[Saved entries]
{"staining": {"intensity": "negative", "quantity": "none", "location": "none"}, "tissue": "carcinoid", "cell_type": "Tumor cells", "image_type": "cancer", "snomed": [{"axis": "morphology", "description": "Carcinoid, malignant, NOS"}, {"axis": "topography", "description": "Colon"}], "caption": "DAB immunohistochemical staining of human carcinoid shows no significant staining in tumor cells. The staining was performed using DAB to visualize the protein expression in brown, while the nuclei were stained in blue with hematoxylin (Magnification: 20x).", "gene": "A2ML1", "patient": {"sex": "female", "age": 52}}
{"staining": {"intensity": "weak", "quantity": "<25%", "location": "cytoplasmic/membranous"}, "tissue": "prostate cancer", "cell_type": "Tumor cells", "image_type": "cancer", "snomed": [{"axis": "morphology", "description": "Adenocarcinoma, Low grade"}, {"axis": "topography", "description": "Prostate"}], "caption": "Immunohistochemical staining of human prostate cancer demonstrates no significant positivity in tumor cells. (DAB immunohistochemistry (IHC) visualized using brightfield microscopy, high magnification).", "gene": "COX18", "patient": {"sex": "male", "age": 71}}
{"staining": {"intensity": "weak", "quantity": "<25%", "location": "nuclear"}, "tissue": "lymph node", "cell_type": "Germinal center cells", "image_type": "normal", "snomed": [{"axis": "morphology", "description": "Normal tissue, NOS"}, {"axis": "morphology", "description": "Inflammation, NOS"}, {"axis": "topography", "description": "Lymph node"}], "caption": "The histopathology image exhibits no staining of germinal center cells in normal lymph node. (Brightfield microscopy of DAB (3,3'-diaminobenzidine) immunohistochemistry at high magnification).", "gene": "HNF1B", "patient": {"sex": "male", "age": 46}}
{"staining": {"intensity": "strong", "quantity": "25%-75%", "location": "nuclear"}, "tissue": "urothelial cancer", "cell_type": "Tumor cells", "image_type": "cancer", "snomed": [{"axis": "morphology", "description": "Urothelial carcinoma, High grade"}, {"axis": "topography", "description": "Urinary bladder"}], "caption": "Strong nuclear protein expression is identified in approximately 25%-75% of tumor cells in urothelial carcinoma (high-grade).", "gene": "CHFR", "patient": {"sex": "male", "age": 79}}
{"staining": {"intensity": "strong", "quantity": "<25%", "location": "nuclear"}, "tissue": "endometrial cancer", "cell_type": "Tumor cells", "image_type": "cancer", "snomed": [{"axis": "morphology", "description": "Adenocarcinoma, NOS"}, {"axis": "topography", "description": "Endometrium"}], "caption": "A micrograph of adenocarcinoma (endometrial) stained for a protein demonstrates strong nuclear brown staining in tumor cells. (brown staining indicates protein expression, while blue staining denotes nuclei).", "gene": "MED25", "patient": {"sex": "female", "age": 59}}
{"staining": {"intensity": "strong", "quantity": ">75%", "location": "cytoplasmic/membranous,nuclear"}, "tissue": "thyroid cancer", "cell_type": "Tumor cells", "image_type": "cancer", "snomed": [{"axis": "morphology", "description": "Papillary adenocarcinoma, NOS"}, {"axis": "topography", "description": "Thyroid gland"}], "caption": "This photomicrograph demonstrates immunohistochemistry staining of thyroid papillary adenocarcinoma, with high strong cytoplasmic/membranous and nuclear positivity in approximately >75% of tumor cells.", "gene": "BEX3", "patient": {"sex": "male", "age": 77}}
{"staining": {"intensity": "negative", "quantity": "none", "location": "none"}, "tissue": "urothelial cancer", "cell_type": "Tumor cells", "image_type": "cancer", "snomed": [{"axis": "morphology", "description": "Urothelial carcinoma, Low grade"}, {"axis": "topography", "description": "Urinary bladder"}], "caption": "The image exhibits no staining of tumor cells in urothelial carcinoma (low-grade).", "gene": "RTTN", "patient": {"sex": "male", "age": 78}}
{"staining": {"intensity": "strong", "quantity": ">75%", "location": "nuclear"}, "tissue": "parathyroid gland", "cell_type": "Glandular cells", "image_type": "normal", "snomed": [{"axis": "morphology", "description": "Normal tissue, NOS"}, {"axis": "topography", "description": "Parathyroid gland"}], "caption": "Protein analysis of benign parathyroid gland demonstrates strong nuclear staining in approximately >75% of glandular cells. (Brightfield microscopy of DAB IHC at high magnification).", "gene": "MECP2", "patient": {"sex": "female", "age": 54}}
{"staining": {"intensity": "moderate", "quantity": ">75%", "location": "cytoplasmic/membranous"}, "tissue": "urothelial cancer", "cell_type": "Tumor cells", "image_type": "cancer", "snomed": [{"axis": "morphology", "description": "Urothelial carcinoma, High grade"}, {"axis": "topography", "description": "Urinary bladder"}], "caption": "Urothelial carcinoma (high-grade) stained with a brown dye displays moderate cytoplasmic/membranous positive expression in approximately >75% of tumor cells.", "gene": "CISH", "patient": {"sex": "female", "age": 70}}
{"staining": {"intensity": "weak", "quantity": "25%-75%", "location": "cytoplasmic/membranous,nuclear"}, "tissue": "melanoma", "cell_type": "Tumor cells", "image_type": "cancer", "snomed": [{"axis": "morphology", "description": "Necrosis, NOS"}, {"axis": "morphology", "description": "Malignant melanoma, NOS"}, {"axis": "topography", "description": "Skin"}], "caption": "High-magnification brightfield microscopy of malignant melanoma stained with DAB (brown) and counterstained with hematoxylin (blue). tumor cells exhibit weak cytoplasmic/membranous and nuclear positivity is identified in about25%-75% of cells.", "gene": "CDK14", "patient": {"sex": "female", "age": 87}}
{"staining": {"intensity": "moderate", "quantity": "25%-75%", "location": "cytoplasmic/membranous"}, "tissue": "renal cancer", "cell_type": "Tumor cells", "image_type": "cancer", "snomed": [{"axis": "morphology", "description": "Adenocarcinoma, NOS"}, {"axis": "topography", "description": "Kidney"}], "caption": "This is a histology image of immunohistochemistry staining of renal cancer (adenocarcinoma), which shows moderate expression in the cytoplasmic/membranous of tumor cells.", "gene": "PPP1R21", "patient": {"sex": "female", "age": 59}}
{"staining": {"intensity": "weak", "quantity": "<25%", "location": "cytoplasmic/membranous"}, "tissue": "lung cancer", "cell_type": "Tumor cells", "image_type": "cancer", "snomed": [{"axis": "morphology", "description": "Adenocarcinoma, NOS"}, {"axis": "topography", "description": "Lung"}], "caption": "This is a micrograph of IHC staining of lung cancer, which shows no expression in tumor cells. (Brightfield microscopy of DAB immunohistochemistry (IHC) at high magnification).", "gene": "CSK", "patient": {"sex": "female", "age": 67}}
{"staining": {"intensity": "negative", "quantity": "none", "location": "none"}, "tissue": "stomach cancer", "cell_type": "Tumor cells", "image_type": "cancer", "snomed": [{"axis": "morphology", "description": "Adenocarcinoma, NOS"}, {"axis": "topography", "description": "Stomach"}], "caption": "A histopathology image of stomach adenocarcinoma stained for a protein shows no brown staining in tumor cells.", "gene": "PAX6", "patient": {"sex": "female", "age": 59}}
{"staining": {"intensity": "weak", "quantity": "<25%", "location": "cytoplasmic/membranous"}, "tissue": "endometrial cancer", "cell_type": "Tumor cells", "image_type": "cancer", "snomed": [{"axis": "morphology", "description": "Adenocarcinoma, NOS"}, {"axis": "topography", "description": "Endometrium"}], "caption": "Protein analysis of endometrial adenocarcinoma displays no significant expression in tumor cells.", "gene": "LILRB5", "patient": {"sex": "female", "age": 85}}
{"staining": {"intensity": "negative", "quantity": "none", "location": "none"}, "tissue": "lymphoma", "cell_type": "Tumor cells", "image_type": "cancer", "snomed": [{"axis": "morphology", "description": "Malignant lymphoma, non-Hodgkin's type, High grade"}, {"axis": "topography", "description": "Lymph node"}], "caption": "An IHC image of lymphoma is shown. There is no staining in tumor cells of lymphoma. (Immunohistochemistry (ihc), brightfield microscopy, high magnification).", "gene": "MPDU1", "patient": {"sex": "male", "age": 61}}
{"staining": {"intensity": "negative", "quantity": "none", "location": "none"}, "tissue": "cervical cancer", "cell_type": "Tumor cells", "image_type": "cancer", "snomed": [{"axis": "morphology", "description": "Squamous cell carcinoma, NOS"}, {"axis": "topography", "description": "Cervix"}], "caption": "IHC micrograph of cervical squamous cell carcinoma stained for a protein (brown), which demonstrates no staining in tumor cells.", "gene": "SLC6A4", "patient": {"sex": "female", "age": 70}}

[EXERCISE OBJECTIVE] Work through the data line by line and state how many lines have the string "urothelial"; add nothing else.

[SOLUTION TO THIS EXERCISE] 3